→ **DIRECTIVE**: Select every line in the rows below that contains the word "this", matching its case exactly, and copy each such line.
::::::::
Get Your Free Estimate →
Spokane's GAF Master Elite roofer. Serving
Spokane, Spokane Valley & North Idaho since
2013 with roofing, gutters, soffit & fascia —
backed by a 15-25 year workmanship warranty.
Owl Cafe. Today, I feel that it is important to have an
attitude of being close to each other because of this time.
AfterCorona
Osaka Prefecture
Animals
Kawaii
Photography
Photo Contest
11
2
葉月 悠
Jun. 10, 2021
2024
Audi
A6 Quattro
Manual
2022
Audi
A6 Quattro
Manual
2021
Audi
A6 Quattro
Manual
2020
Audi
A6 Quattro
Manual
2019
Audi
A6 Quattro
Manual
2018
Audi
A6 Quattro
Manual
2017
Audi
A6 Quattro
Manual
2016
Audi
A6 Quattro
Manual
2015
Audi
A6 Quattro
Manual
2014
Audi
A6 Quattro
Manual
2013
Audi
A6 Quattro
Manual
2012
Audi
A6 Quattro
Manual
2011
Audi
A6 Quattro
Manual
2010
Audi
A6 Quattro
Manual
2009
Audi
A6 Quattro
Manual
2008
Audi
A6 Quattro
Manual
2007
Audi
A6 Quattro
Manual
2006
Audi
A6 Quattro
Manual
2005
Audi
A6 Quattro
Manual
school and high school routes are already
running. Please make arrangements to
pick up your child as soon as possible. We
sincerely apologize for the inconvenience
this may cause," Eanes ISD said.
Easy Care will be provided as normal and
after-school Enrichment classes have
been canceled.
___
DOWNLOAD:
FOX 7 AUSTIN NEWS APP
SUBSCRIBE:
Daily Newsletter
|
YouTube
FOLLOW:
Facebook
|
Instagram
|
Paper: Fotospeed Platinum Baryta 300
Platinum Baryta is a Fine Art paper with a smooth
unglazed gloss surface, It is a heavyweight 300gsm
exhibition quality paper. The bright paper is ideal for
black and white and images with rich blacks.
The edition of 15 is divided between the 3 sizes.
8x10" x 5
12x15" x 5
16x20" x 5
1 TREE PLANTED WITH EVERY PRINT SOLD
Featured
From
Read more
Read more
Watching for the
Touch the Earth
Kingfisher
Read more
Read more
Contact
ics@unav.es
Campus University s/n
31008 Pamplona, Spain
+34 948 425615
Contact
::::::::
→ **WRITTEN SOLUTION**:
attitude of being close to each other because of this time.
this may cause," Eanes ISD said.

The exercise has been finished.